§ **DATA FOR THIS TASK**:
=-=-=
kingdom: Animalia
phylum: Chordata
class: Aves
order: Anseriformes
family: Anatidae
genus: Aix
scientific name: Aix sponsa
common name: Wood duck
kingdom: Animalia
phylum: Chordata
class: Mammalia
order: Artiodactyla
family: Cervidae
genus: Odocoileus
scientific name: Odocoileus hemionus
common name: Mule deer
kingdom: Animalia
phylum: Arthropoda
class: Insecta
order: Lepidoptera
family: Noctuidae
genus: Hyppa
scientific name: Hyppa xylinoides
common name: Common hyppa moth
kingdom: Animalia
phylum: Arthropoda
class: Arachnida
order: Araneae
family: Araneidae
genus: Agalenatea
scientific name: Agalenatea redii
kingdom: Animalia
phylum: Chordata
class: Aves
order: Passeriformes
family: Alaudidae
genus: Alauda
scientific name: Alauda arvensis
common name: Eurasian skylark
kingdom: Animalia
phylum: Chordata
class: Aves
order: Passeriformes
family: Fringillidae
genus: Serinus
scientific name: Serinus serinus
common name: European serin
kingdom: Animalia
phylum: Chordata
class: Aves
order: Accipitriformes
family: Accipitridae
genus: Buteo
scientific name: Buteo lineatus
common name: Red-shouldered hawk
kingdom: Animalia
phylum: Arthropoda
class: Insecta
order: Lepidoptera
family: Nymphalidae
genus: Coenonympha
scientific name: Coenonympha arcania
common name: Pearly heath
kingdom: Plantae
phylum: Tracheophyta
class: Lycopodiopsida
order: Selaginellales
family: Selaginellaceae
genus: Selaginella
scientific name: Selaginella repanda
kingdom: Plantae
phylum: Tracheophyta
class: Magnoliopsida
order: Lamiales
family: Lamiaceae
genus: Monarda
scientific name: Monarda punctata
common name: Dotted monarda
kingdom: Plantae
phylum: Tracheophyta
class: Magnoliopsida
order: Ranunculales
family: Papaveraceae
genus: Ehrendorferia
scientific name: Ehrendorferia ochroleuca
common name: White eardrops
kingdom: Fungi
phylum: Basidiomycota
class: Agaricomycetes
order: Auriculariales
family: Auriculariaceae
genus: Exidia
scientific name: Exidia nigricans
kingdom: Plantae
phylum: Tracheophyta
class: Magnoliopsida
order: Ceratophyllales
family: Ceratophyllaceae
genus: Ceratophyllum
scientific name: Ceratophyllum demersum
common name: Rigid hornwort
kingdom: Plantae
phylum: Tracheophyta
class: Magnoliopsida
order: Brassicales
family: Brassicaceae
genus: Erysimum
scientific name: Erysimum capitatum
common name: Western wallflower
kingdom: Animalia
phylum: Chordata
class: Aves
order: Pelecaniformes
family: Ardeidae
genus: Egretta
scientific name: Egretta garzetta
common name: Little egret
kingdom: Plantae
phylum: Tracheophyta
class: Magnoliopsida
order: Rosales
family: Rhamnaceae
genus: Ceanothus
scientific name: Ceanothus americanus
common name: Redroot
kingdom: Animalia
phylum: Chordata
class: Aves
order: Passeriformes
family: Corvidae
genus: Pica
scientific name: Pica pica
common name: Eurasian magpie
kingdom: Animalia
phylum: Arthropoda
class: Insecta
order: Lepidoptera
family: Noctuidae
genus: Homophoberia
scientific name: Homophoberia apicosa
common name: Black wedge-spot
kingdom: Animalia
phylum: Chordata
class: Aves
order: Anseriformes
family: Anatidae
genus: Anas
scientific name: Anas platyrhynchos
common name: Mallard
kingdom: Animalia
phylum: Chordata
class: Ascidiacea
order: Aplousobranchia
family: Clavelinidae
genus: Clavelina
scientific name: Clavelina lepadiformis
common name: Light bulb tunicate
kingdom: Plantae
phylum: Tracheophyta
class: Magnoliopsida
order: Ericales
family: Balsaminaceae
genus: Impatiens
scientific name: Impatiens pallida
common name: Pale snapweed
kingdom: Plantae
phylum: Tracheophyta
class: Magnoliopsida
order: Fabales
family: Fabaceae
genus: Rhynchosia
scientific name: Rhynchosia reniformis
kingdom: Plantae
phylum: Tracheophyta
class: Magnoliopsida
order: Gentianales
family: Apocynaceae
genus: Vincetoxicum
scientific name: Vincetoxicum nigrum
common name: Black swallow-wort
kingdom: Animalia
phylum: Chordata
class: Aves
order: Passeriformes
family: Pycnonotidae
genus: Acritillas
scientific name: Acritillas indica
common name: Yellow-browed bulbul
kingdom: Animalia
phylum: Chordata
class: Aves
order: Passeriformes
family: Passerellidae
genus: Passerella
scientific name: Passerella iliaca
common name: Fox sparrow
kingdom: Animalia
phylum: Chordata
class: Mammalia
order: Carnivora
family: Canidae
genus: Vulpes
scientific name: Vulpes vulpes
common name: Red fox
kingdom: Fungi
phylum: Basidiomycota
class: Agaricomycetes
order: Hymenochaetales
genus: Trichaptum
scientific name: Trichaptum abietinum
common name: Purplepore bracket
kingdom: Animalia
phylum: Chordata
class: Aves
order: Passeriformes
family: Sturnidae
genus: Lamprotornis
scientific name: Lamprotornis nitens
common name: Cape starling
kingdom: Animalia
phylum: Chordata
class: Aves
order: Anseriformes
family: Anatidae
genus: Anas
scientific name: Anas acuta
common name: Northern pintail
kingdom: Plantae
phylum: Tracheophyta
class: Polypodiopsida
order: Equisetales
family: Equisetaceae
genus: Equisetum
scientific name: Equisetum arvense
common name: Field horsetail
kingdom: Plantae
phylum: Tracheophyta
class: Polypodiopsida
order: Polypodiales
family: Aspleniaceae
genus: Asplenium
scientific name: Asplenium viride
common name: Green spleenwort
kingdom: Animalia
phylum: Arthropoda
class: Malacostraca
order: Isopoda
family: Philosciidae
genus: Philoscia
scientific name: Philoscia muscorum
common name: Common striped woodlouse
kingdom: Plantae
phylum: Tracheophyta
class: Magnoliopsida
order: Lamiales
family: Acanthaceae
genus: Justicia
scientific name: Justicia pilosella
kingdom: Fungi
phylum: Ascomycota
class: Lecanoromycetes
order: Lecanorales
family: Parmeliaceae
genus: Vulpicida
=-=-=
§ **EXERCISE TASK**: Copy every line of all the entries above without changing a single character.

§ **CORRECT RESPONSE**:
kingdom: Animalia
phylum: Chordata
class: Aves
order: Anseriformes
family: Anatidae
genus: Aix
scientific name: Aix sponsa
common name: Wood duck
kingdom: Animalia
phylum: Chordata
class: Mammalia
order: Artiodactyla
family: Cervidae
genus: Odocoileus
scientific name: Odocoileus hemionus
common name: Mule deer
kingdom: Animalia
phylum: Arthropoda
class: Insecta
order: Lepidoptera
family: Noctuidae
genus: Hyppa
scientific name: Hyppa xylinoides
common name: Common hyppa moth
kingdom: Animalia
phylum: Arthropoda
class: Arachnida
order: Araneae
family: Araneidae
genus: Agalenatea
scientific name: Agalenatea redii
kingdom: Animalia
phylum: Chordata
class: Aves
order: Passeriformes
family: Alaudidae
genus: Alauda
scientific name: Alauda arvensis
common name: Eurasian skylark
kingdom: Animalia
phylum: Chordata
class: Aves
order: Passeriformes
family: Fringillidae
genus: Serinus
scientific name: Serinus serinus
common name: European serin
kingdom: Animalia
phylum: Chordata
class: Aves
order: Accipitriformes
family: Accipitridae
genus: Buteo
scientific name: Buteo lineatus
common name: Red-shouldered hawk
kingdom: Animalia
phylum: Arthropoda
class: Insecta
order: Lepidoptera
family: Nymphalidae
genus: Coenonympha
scientific name: Coenonympha arcania
common name: Pearly heath
kingdom: Plantae
phylum: Tracheophyta
class: Lycopodiopsida
order: Selaginellales
family: Selaginellaceae
genus: Selaginella
scientific name: Selaginella repanda
kingdom: Plantae
phylum: Tracheophyta
class: Magnoliopsida
order: Lamiales
family: Lamiaceae
genus: Monarda
scientific name: Monarda punctata
common name: Dotted monarda
kingdom: Plantae
phylum: Tracheophyta
class: Magnoliopsida
order: Ranunculales
family: Papaveraceae
genus: Ehrendorferia
scientific name: Ehrendorferia ochroleuca
common name: White eardrops
kingdom: Fungi
phylum: Basidiomycota
class: Agaricomycetes
order: Auriculariales
family: Auriculariaceae
genus: Exidia
scientific name: Exidia nigricans
kingdom: Plantae
phylum: Tracheophyta
class: Magnoliopsida
order: Ceratophyllales
family: Ceratophyllaceae
genus: Ceratophyllum
scientific name: Ceratophyllum demersum
common name: Rigid hornwort
kingdom: Plantae
phylum: Tracheophyta
class: Magnoliopsida
order: Brassicales
family: Brassicaceae
genus: Erysimum
scientific name: Erysimum capitatum
common name: Western wallflower
kingdom: Animalia
phylum: Chordata
class: Aves
order: Pelecaniformes
family: Ardeidae
genus: Egretta
scientific name: Egretta garzetta
common name: Little egret
kingdom: Plantae
phylum: Tracheophyta
class: Magnoliopsida
order: Rosales
family: Rhamnaceae
genus: Ceanothus
scientific name: Ceanothus americanus
common name: Redroot
kingdom: Animalia
phylum: Chordata
class: Aves
order: Passeriformes
family: Corvidae
genus: Pica
scientific name: Pica pica
common name: Eurasian magpie
kingdom: Animalia
phylum: Arthropoda
class: Insecta
order: Lepidoptera
family: Noctuidae
genus: Homophoberia
scientific name: Homophoberia apicosa
common name: Black wedge-spot
kingdom: Animalia
phylum: Chordata
class: Aves
order: Anseriformes
family: Anatidae
genus: Anas
scientific name: Anas platyrhynchos
common name: Mallard
kingdom: Animalia
phylum: Chordata
class: Ascidiacea
order: Aplousobranchia
family: Clavelinidae
genus: Clavelina
scientific name: Clavelina lepadiformis
common name: Light bulb tunicate
kingdom: Plantae
phylum: Tracheophyta
class: Magnoliopsida
order: Ericales
family: Balsaminaceae
genus: Impatiens
scientific name: Impatiens pallida
common name: Pale snapweed
kingdom: Plantae
phylum: Tracheophyta
class: Magnoliopsida
order: Fabales
family: Fabaceae
genus: Rhynchosia
scientific name: Rhynchosia reniformis
kingdom: Plantae
phylum: Tracheophyta
class: Magnoliopsida
order: Gentianales
family: Apocynaceae
genus: Vincetoxicum
scientific name: Vincetoxicum nigrum
common name: Black swallow-wort
kingdom: Animalia
phylum: Chordata
class: Aves
order: Passeriformes
family: Pycnonotidae
genus: Acritillas
scientific name: Acritillas indica
common name: Yellow-browed bulbul
kingdom: Animalia
phylum: Chordata
class: Aves
order: Passeriformes
family: Passerellidae
genus: Passerella
scientific name: Passerella iliaca
common name: Fox sparrow
kingdom: Animalia
phylum: Chordata
class: Mammalia
order: Carnivora
family: Canidae
genus: Vulpes
scientific name: Vulpes vulpes
common name: Red fox
kingdom: Fungi
phylum: Basidiomycota
class: Agaricomycetes
order: Hymenochaetales
genus: Trichaptum
scientific name: Trichaptum abietinum
common name: Purplepore bracket
kingdom: Animalia
phylum: Chordata
class: Aves
order: Passeriformes
family: Sturnidae
genus: Lamprotornis
scientific name: Lamprotornis nitens
common name: Cape starling
kingdom: Animalia
phylum: Chordata
class: Aves
order: Anseriformes
family: Anatidae
genus: Anas
scientific name: Anas acuta
common name: Northern pintail
kingdom: Plantae
phylum: Tracheophyta
class: Polypodiopsida
order: Equisetales
family: Equisetaceae
genus: Equisetum
scientific name: Equisetum arvense
common name: Field horsetail
kingdom: Plantae
phylum: Tracheophyta
class: Polypodiopsida
order: Polypodiales
family: Aspleniaceae
genus: Asplenium
scientific name: Asplenium viride
common name: Green spleenwort
kingdom: Animalia
phylum: Arthropoda
class: Malacostraca
order: Isopoda
family: Philosciidae
genus: Philoscia
scientific name: Philoscia muscorum
common name: Common striped woodlouse
kingdom: Plantae
phylum: Tracheophyta
class: Magnoliopsida
order: Lamiales
family: Acanthaceae
genus: Justicia
scientific name: Justicia pilosella
kingdom: Fungi
phylum: Ascomycota
class: Lecanoromycetes
order: Lecanorales
family: Parmeliaceae
genus: Vulpicida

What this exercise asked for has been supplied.